• [GIVEN RECORDS]:
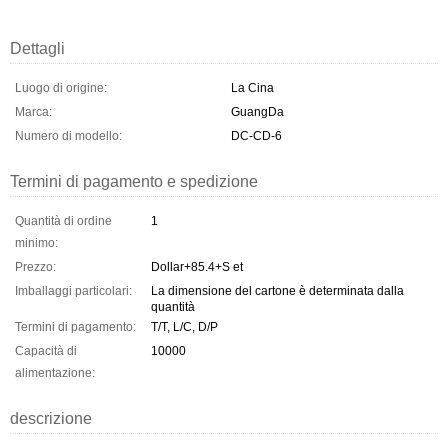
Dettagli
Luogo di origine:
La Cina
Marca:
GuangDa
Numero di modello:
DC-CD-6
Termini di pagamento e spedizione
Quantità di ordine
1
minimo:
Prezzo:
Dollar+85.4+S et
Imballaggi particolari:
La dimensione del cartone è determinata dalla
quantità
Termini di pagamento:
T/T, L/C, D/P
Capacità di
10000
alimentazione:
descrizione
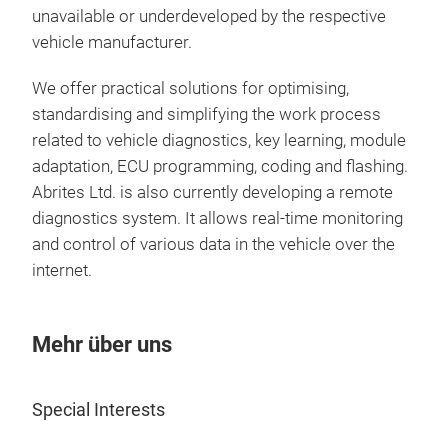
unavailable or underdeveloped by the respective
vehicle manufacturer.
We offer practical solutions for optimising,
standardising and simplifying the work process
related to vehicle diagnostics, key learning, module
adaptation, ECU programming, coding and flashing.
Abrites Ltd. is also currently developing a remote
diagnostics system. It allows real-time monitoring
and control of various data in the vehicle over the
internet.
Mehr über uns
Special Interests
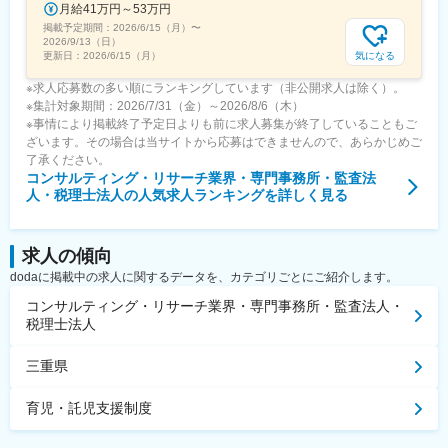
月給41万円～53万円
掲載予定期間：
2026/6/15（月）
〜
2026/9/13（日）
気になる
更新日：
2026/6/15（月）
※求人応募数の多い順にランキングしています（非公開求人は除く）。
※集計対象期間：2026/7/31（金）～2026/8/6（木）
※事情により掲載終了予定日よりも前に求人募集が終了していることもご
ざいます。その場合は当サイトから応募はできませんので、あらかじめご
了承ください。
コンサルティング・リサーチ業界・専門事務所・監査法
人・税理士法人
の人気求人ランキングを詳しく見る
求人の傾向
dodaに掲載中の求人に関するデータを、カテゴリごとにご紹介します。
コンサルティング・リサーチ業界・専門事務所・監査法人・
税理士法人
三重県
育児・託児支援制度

• [TASK REQUIREMENTS]:
In your copy of the data above, leave out the pictures and repeat everything else exactly.

• [SOLUTION]:
Dettagli
Luogo di origine:
La Cina
Marca:
GuangDa
Numero di modello:
DC-CD-6
Termini di pagamento e spedizione
Quantità di ordine
1
minimo:
Prezzo:
Dollar+85.4+S et
Imballaggi particolari:
La dimensione del cartone è determinata dalla
quantità
Termini di pagamento:
T/T, L/C, D/P
Capacità di
10000
alimentazione:
descrizione
unavailable or underdeveloped by the respective
vehicle manufacturer.
We offer practical solutions for optimising,
standardising and simplifying the work process
related to vehicle diagnostics, key learning, module
adaptation, ECU programming, coding and flashing.
Abrites Ltd. is also currently developing a remote
diagnostics system. It allows real-time monitoring
and control of various data in the vehicle over the
internet.
Mehr über uns
Special Interests
月給41万円～53万円
掲載予定期間：
2026/6/15（月）
〜
2026/9/13（日）
気になる
更新日：
2026/6/15（月）
※求人応募数の多い順にランキングしています（非公開求人は除く）。
※集計対象期間：2026/7/31（金）～2026/8/6（木）
※事情により掲載終了予定日よりも前に求人募集が終了していることもご
ざいます。その場合は当サイトから応募はできませんので、あらかじめご
了承ください。
コンサルティング・リサーチ業界・専門事務所・監査法
人・税理士法人
の人気求人ランキングを詳しく見る
求人の傾向
dodaに掲載中の求人に関するデータを、カテゴリごとにご紹介します。
コンサルティング・リサーチ業界・専門事務所・監査法人・
税理士法人
三重県
育児・託児支援制度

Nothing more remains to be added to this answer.